Integrated Circuits and Systems group, IIT Madras

Active RC universal filter

  • Goals:
    • Understand the operation of an active RC (i.e. opamp-RC) filter
  • Use LF347 quad opamp for this experiment
  • The circuit below can have inputs Vi1,R, Vi1,C, Vi2,R, Vi2,C, Vi3,R and output V1, V2, V3. Determine the transfer functions for all input-output combinations.
  • Which components do the resonance frequency and the quality factor depend on?
  • Which components do the zeros depend on?
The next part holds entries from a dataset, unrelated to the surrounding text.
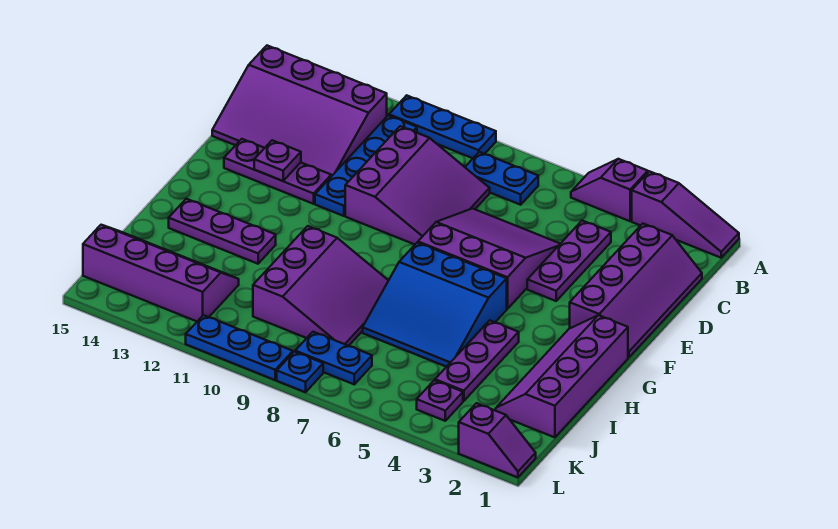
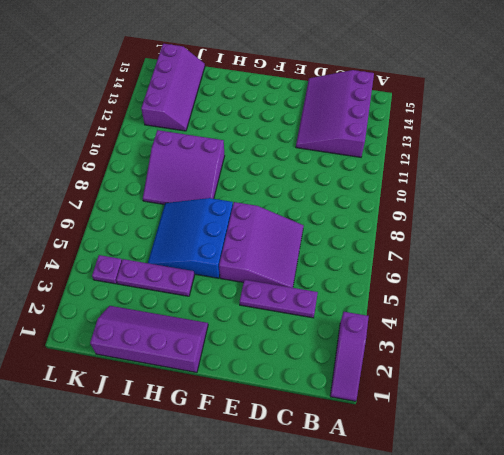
none -> purple 1x2 slope [571,159,648,221]
none -> blue 1x3 plate [389,95,496,158]
none -> blue 1x2 plate [465,152,538,205]

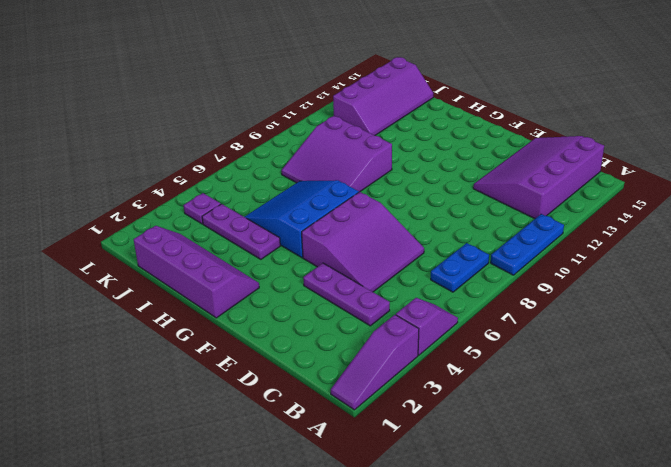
none -> blue 1x4 plate [315,115,417,216]
none -> purple 2x4 slope [570,224,702,358]
none -> purple 3x3 slope [345,126,490,244]

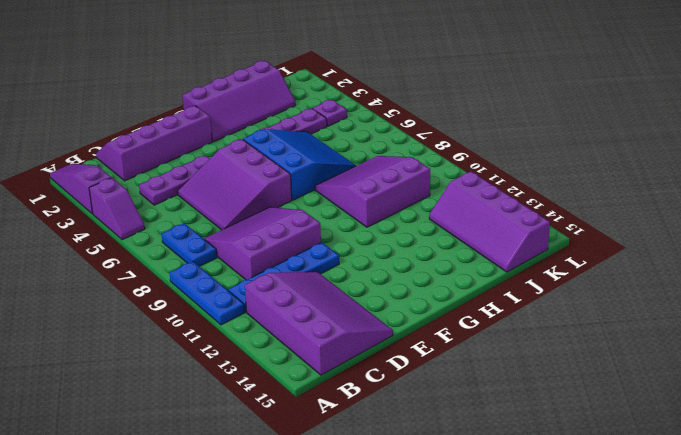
none -> purple 1x3 plate [224,139,331,204]
none -> purple 1x3 plate [169,199,276,264]
none -> blue 1x2 plate [295,332,372,384]

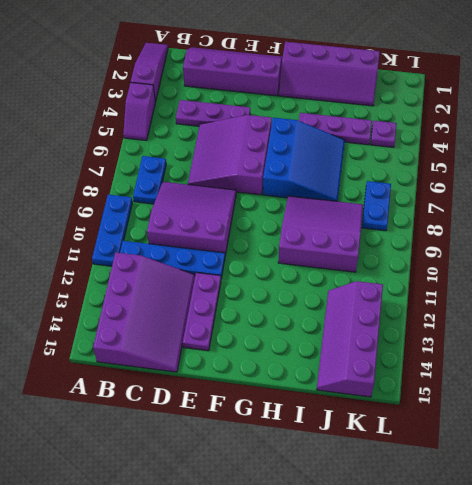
none -> purple 1x3 plate [169,199,276,264]
none -> purple 1x2 slope [459,403,536,477]
none -> blue 1x1 plate [277,352,323,392]

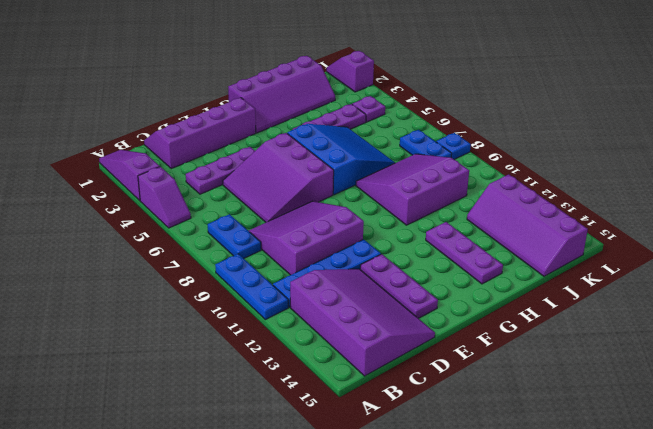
none -> blue 1x3 plate [186,315,293,380]
none -> purple 1x1 plate [254,140,301,181]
  • Design a bandpass filter (with V1 as output) for a resonance frequency of 10kHz and a quality factor of 10. Where will you apply the input? (Omit all unnecessary components from the circuit) Verify its operation.
  • While keeping the circuit the same, can you take the output from a different point to realize a lowpass filter? Verify it.
  • What are the minimum modifications required to get a notch filter output at V1? Verify it.
  • Make the minimum modifications required to obtain a maximally flat lowpass response and verify it. A maximally flat all pole lowpass response has only the highest power of ω in the denominator of |H(jω)|2.
  • Modify the above circuit to get a highpass filter output at V1? Verify it.
  • Restore the circuit to the bandpass filter in the first part. Replace the opamp LF347 with LM324 which has an identical pin configuration(hopefully you don't have a mess of wires running over the chip!) What do you see? Why?
  • Applications: Active RC filters are the most popular topologies of RC filters. For example, they are used as intermediate frequency filters in radio receivers(=radios, mobile phones, GPS, …). At very high frequencies, active RC filters cannot be realized because of difficulties in realizing stable feedback loops with high gains, and gm-C filters are used instead.